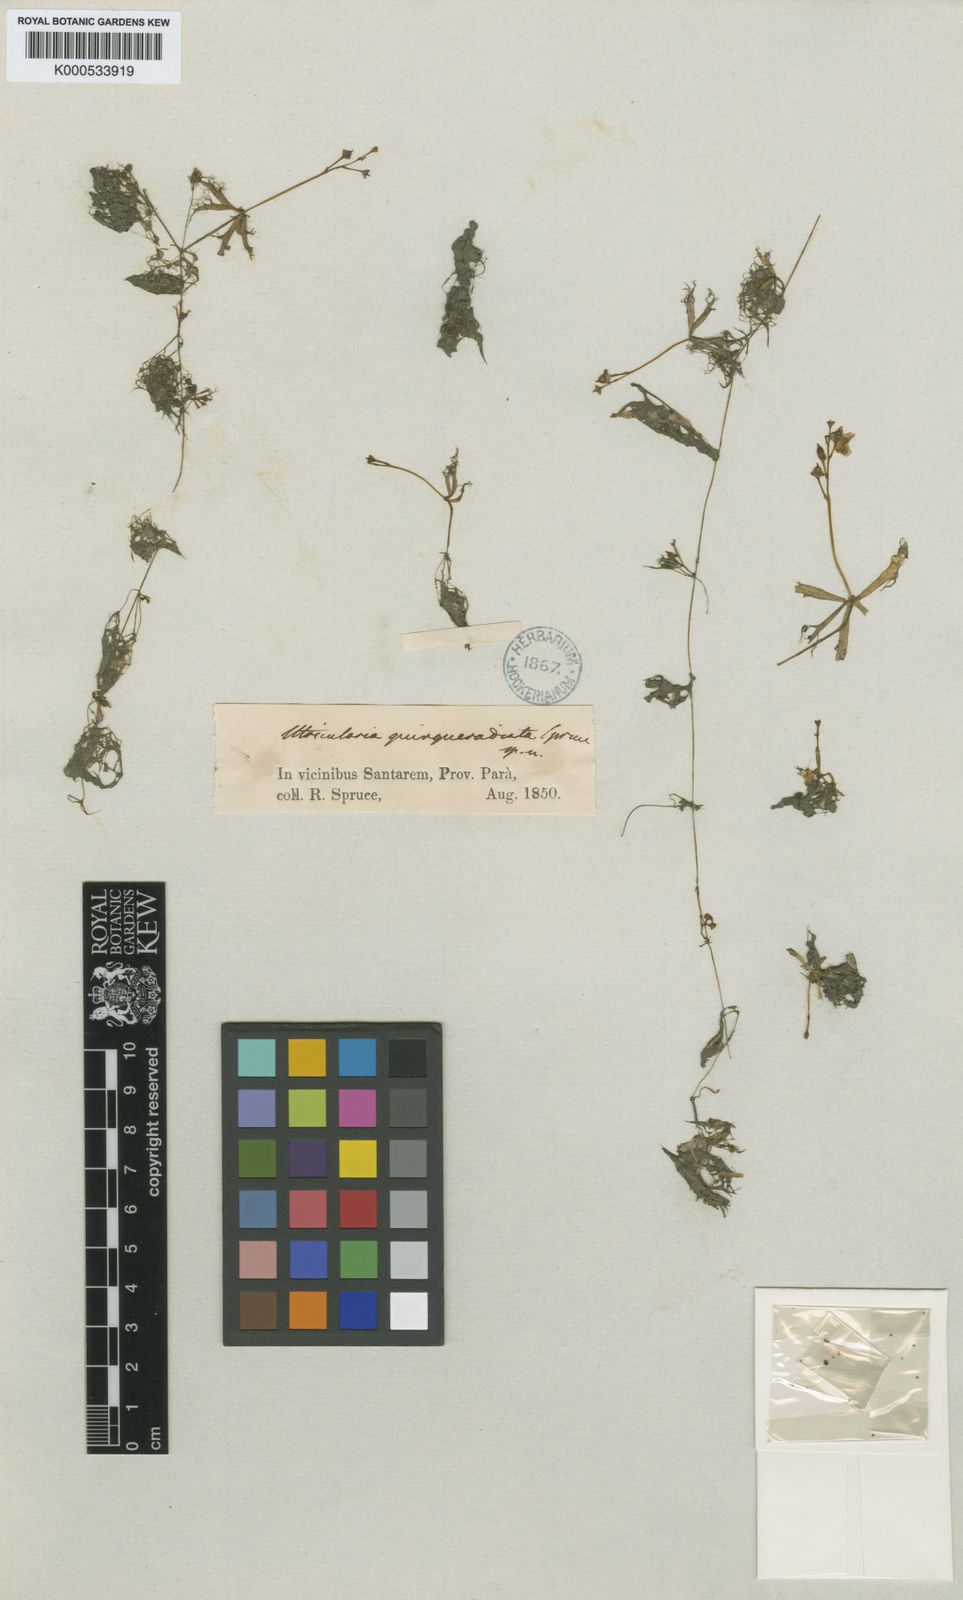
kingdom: Plantae
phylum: Tracheophyta
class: Magnoliopsida
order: Lamiales
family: Lentibulariaceae
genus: Utricularia
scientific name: Utricularia breviscapa
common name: Bladderwort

- - - - -

Write out again, unchanged, the lines of the material starting at the line containing "order: Lamiales" and ending with the last line of the material, including both.

order: Lamiales
family: Lentibulariaceae
genus: Utricularia
scientific name: Utricularia breviscapa
common name: Bladderwort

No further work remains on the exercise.